Task directions ->
Return copies of the lines below that mention "foarte".

Source data ->
--- --- ---

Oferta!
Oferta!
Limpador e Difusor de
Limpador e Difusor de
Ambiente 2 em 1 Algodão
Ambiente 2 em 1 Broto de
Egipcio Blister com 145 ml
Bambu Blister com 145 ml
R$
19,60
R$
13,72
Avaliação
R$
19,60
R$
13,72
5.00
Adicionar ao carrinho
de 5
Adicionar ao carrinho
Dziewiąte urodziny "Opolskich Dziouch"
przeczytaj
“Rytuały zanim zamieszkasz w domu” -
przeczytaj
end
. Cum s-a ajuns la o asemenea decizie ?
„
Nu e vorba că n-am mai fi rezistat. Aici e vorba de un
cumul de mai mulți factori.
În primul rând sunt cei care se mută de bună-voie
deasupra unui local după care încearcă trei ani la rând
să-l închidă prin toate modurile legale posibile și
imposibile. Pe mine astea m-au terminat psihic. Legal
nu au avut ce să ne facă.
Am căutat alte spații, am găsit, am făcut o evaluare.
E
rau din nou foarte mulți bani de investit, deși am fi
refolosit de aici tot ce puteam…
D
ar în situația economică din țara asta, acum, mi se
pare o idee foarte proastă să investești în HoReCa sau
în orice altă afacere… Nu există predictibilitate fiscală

--- --- ---

Task result ->
rau din nou foarte mulți bani de investit, deși am fi
pare o idee foarte proastă să investești în HoReCa sau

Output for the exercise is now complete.